Placenta previa always sounds like a horrible breakfast cereal to me. Ok kids, let me pour you a bowl of placenta previa! Now with marshmallows!
In reality, it is the location of the placenta in regard to the cervix. Normally, the placenta is on the top or sides of the uterus. In a previa it is near / touching, partially covering, or completely covering the cervix.
Affecting approximately .5% of pregnancies, it is one of the most common causes of painless bleeding in the third trimester.
Why is placenta previa bad?
Generally speaking, the cervix is the airlock between the baby and the outside world. When the placenta obstructs that exit, it causes a lot of problems.
As the cervix thins and dilates, the placenta loses its attachment to the uterine wall in that area. When this happens, blood vessels tear and results in bleeding. The lower portions of the uterus are less adept at contracting and restricting those vessels. Uncontrolled bleeding is rarely a cause of celebration.
Like usual, nobody knows for sure what causes placenta previa in most cases.
Also like usual, the list of risk factors includes three of the horsemen of the pregpocolypse:
- Advanced maternal age
- Multiple gestation
Additional risk factors include:
- Multipara (having had many pregnancies) – especially close together
- Previous previa
- Previous uterine or cervical surgery (including cesarean section)
- Cocaine use
Most previas are diagnosed during routine ultrasounds during the second trimester. At that point you will be given information about the degree of the previa.
- Marginal – The placenta is very close to, or touching, the cervix.
- Partial – The placenta is covering part of the cervix.
- Complete – The placenta is totally obstructing the cervix.
More recently, doctors have begun to use only two descriptors, major and minor.
Here is the good news! Most previas diagnosed in the second trimester – especially marginal and partial ones – resolve themselves.
84% of complete previas and 98% of marginal previas will have resolved by ~28 weeks.
The way I was told to envision it was with the uterus as a balloon. If you blow a balloon up just a little and put a dot on it near the bottom, the dot will move further from the stem of the balloon as it continues to expand.

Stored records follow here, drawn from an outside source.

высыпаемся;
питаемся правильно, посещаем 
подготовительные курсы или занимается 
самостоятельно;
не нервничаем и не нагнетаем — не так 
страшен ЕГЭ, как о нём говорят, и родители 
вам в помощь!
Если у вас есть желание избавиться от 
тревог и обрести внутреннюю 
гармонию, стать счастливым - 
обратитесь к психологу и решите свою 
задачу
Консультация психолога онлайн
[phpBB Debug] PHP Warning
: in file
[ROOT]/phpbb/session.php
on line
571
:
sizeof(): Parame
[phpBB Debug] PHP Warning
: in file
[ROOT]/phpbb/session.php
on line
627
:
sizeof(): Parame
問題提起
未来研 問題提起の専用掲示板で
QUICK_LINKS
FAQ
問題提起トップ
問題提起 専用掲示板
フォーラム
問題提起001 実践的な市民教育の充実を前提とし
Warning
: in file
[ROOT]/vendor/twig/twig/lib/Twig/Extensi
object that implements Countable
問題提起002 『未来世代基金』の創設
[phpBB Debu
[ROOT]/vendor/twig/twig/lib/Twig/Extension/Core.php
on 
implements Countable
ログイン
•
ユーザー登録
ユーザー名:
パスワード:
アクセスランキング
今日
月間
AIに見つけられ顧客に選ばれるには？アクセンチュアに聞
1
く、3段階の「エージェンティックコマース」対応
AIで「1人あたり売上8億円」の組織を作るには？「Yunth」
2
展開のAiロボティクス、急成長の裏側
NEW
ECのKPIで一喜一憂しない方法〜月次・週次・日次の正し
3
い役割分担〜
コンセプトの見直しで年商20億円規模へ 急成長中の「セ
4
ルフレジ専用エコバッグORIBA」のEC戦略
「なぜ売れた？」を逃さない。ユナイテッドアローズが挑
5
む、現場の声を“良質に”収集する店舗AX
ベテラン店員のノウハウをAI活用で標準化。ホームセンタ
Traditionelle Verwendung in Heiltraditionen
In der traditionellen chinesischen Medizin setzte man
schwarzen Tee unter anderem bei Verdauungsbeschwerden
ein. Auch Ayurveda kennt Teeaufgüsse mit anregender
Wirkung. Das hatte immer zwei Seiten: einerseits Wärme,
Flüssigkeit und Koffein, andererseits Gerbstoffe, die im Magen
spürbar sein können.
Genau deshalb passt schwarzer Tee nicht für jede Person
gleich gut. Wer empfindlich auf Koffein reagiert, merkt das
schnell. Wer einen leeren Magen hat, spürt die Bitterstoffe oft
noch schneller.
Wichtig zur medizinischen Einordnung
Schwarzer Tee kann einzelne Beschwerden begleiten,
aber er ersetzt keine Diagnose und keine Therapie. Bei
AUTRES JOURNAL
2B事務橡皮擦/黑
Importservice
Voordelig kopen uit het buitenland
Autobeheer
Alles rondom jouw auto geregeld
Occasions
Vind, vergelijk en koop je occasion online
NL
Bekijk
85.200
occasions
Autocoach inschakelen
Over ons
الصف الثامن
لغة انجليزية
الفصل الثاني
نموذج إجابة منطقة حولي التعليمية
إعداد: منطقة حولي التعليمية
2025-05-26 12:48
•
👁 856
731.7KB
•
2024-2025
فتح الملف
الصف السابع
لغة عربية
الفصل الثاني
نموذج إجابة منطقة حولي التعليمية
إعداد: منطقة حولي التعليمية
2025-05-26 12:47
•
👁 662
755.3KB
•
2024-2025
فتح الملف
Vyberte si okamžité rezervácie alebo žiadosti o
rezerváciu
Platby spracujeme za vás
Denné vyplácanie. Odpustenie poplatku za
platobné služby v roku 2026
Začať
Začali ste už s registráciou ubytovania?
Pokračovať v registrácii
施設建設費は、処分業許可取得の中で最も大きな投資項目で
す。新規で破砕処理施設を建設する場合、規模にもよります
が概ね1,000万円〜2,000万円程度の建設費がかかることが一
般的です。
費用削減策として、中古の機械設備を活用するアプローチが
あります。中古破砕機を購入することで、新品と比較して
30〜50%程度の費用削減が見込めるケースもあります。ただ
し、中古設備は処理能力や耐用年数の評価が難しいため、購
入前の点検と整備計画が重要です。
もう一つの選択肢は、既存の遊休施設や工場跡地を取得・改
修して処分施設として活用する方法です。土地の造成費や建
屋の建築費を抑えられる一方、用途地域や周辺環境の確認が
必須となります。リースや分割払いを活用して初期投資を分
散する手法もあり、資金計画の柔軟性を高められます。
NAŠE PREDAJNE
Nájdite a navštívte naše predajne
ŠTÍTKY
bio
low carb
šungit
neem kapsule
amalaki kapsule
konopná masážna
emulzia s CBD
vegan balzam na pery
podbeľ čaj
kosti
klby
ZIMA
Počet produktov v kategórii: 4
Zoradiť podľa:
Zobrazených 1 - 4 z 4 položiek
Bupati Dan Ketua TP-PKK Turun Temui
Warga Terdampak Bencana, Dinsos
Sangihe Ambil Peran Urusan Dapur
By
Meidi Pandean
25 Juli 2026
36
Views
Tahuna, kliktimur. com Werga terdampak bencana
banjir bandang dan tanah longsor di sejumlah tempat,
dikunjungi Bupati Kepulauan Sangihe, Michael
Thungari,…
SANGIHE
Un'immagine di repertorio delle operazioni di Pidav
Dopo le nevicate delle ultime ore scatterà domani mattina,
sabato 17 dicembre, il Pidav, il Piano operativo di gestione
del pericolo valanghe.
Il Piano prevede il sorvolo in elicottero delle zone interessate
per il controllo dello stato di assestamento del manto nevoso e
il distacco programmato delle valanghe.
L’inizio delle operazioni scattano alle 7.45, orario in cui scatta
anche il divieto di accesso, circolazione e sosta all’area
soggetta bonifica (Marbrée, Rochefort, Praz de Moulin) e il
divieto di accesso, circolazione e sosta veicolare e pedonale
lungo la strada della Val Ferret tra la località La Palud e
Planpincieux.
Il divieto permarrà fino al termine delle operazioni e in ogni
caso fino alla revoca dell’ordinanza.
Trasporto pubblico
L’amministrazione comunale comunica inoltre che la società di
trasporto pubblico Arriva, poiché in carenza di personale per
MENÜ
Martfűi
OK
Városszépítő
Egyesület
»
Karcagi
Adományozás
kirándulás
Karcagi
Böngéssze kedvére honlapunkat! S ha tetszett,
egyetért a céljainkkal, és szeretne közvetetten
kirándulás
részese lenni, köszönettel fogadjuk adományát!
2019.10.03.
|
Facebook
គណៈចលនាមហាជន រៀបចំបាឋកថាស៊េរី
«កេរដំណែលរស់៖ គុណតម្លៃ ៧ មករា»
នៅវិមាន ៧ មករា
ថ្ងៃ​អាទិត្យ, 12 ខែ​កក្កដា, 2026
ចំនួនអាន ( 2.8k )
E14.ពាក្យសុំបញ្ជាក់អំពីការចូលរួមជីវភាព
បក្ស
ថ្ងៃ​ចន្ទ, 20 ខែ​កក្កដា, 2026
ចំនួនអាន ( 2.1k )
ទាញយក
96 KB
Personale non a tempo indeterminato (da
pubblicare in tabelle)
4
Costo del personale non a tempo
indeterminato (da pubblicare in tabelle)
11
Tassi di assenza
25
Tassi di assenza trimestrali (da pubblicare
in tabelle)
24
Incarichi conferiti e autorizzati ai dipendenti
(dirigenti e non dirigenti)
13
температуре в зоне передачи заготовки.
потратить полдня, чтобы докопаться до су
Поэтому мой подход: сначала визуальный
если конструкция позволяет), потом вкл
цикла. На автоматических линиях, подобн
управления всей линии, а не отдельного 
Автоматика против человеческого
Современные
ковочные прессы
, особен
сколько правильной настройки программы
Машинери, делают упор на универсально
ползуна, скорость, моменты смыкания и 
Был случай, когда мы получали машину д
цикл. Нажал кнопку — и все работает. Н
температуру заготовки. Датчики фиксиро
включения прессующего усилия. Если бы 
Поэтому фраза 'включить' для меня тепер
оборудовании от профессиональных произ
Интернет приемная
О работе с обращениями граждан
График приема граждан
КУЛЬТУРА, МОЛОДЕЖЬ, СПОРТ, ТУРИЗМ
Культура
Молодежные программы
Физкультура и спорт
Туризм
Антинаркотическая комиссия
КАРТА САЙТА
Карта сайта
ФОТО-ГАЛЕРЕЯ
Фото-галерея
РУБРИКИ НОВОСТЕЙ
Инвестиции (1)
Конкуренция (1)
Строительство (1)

You will have a follow up ultrasound later in your pregnancy to confirm that the placenta has moved away from your cervix.
In the meantime, you may be put on “pelvic rest,” especially if you have had bleeding. This is mostly a polite way of saying no sex.
My midwife did explicitly say, “nothing inside your vagina, other stuff is ok.” *WINK* *WINK*
In cases of more severe bleeding you may be put on more strict versions of bed rest.
The biggest risks come from the onset of labor. In the case of a marginal previa you may be able to deliver vaginally. In partial or complete previas a cesarean is indicated.
If you are one of the unlucky few for whom the placenta has some sort of unhealthy fondness for your the cervix, preventing labor will be the utmost priority. Therefore, you will likely undergo a routine cesarean section around 36 – 37 weeks.
If you begin bleeding heavily, there is distress in the fetus, or there is evidence of preterm labor, you will deliver earlier.
The scary shit
The risks in the event of major bleeding are similar to that of a placental abruption. Maternal blood loss, postpartum hemorrhage, premature birth, and stillbirth.
Unlike in an abruption scenario, you will know you are at risk and be monitored closely.
Intrauterine Growth Restriction (IUGR) is another potential complication, occurring in approximately 15% of cases and leading to low birth weight.
If you are diagnosed with placenta previa in the 2nd trimester, don’t panic. I remember my doctor warning me, “don’t Google this.” But since you are here, I’m guessing it’s too late for that. So let me reassure you…
Almost all previas of all severities will resolve themselves long before they are an issue.
And again for those in the back: Almost all previas of all severities will resolve themselves long before they are an issue.
If it doesn’t, you will likely be scheduled for an early-term c-section and monitored closely for any bleeding or issues with the baby.